Give the number of lines in the records below that include "Left", and nothing more.

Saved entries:
####################
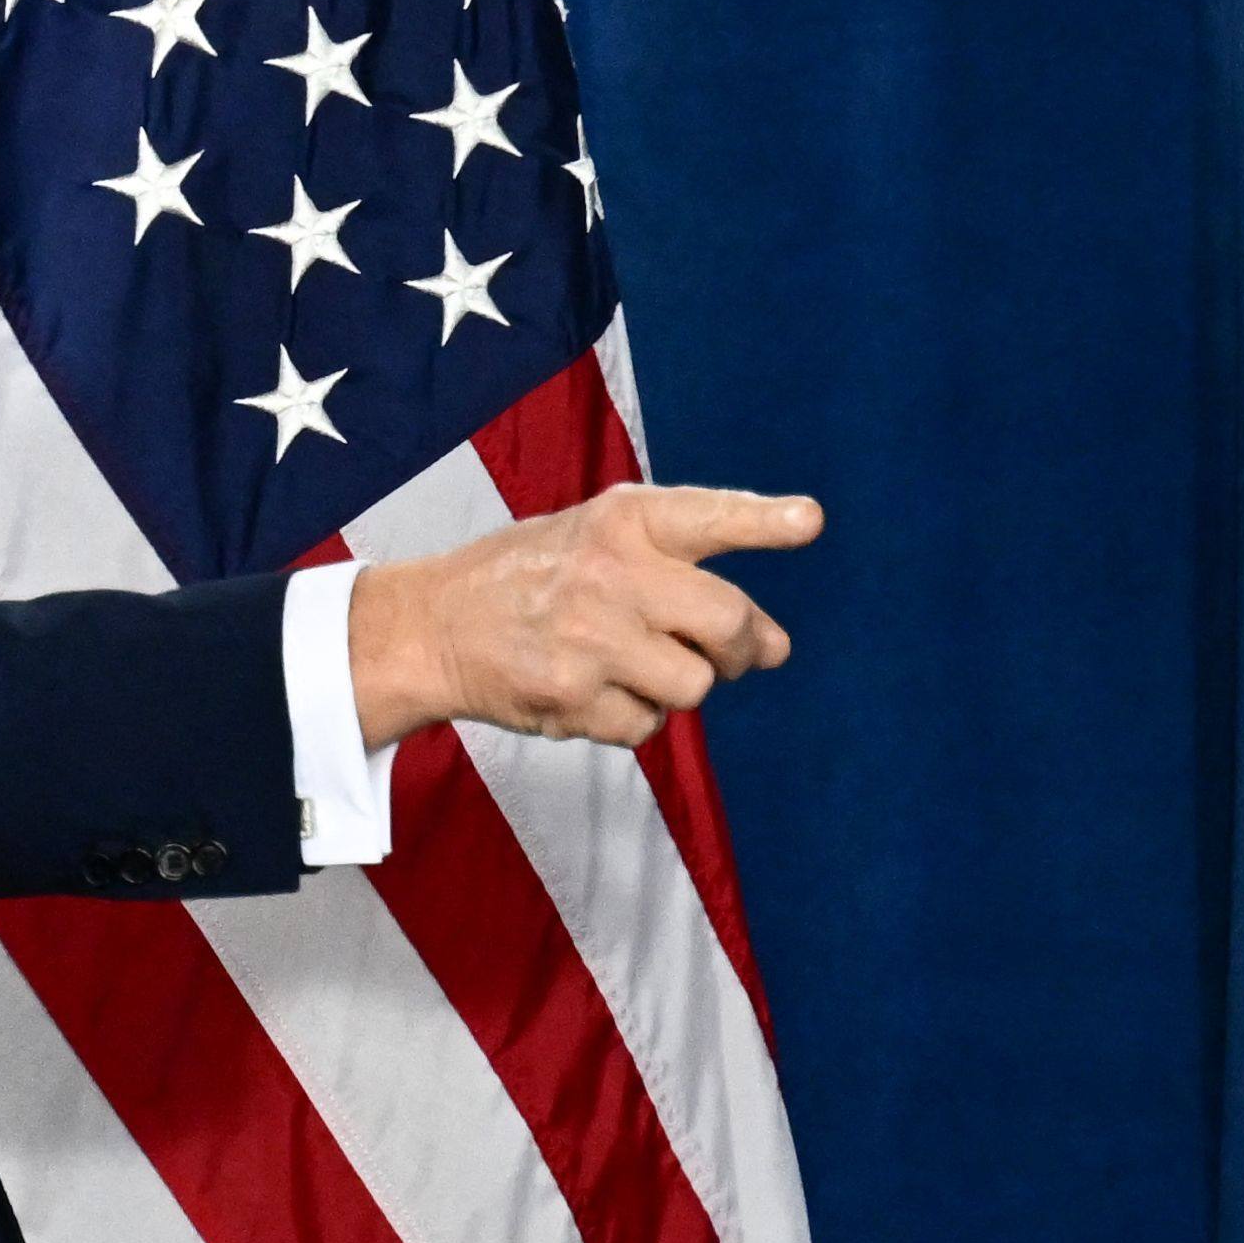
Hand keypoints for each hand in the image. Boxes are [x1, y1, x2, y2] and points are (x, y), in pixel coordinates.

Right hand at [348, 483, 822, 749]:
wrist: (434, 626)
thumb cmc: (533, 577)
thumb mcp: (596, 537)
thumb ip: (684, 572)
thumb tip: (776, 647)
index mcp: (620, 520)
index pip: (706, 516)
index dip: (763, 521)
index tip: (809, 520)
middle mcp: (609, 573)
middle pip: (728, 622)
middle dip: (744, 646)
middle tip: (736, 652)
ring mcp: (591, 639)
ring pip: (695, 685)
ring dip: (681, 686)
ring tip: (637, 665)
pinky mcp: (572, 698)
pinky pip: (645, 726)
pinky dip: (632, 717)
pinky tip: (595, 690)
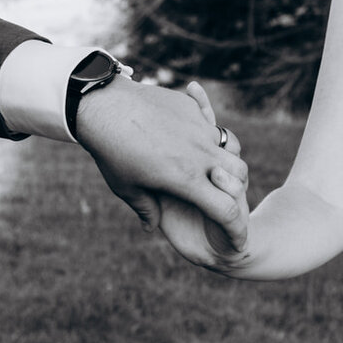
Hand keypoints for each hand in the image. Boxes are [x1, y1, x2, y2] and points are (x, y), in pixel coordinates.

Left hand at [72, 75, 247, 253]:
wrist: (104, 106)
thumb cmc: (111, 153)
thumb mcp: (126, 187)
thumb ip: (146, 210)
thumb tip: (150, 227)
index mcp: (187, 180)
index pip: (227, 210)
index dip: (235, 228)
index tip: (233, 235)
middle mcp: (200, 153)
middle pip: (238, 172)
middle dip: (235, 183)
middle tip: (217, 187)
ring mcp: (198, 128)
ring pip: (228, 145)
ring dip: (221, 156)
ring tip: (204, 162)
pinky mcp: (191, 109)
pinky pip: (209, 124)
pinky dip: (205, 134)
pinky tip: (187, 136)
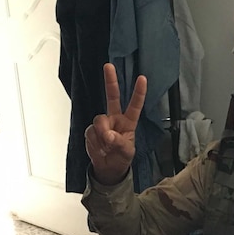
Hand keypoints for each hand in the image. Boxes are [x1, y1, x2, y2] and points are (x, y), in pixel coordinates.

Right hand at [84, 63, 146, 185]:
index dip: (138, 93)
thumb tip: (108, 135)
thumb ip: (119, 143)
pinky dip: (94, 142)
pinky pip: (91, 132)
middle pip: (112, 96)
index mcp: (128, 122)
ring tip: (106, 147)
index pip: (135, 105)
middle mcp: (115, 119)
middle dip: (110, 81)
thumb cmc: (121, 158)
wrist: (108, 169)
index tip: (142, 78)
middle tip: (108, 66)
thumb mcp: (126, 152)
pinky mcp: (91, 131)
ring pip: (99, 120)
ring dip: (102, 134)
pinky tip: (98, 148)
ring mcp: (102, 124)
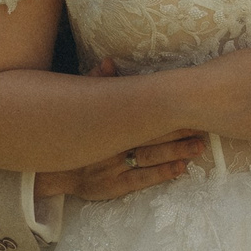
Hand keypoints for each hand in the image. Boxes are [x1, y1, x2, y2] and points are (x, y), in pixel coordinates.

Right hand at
####################
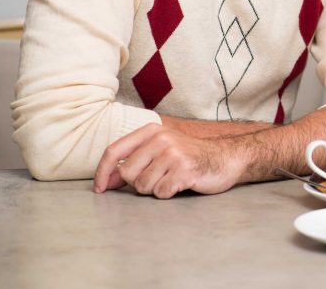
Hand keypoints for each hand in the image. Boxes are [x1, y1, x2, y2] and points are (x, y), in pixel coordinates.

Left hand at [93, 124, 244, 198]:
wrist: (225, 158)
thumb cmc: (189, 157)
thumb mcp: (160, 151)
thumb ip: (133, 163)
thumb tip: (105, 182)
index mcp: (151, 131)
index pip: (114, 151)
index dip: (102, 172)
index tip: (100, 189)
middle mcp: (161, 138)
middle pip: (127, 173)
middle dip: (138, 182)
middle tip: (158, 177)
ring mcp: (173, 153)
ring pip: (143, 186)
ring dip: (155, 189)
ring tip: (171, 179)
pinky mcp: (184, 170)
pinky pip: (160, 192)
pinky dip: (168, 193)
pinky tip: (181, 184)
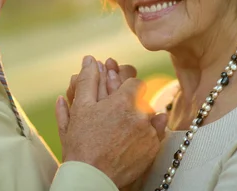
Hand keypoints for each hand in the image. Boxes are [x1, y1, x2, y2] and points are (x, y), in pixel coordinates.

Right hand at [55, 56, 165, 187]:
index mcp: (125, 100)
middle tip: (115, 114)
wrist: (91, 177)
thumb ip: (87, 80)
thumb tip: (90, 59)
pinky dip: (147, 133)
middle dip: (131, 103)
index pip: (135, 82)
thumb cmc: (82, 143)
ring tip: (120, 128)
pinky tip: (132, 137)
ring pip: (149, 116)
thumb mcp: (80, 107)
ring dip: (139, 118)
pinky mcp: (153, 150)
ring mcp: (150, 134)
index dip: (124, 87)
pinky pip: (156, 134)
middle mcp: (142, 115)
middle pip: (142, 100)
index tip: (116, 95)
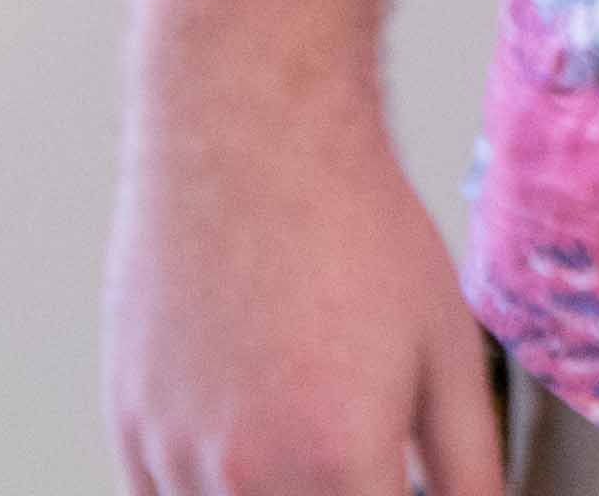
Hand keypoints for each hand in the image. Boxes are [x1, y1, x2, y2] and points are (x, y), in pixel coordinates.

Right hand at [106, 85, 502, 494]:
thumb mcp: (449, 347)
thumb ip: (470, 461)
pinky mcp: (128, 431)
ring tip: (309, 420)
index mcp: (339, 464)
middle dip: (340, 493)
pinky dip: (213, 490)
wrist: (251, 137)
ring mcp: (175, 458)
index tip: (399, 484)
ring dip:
####################
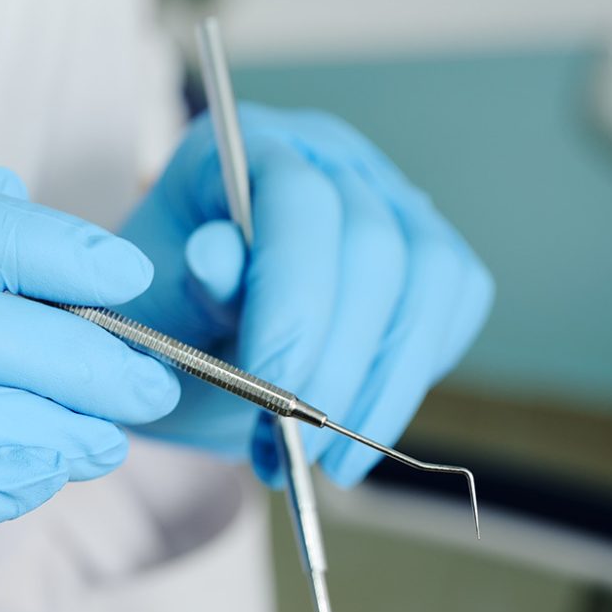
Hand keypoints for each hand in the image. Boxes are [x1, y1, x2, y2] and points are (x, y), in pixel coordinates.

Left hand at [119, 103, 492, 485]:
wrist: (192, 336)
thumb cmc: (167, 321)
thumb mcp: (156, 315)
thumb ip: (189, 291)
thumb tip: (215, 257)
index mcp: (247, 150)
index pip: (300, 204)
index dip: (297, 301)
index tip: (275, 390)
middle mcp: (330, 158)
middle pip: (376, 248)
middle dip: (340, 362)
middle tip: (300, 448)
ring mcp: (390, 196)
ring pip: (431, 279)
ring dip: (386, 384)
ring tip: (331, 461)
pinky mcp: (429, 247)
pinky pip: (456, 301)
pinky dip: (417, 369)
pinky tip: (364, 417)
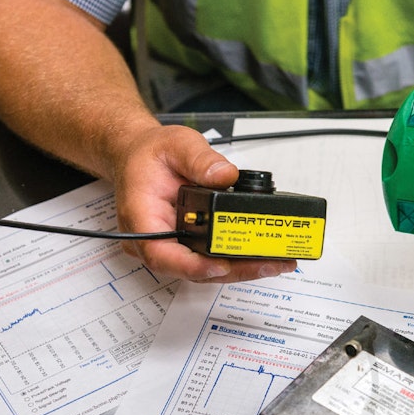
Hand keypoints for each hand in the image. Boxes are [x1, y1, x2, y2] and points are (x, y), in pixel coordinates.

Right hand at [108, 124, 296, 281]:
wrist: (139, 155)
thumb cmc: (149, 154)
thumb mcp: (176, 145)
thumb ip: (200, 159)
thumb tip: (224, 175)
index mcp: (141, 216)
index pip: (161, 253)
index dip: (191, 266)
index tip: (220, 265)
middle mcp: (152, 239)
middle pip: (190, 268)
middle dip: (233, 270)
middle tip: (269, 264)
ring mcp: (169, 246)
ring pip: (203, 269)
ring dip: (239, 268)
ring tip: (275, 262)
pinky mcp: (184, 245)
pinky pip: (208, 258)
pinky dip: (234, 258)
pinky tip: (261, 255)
####################
Exercise response
3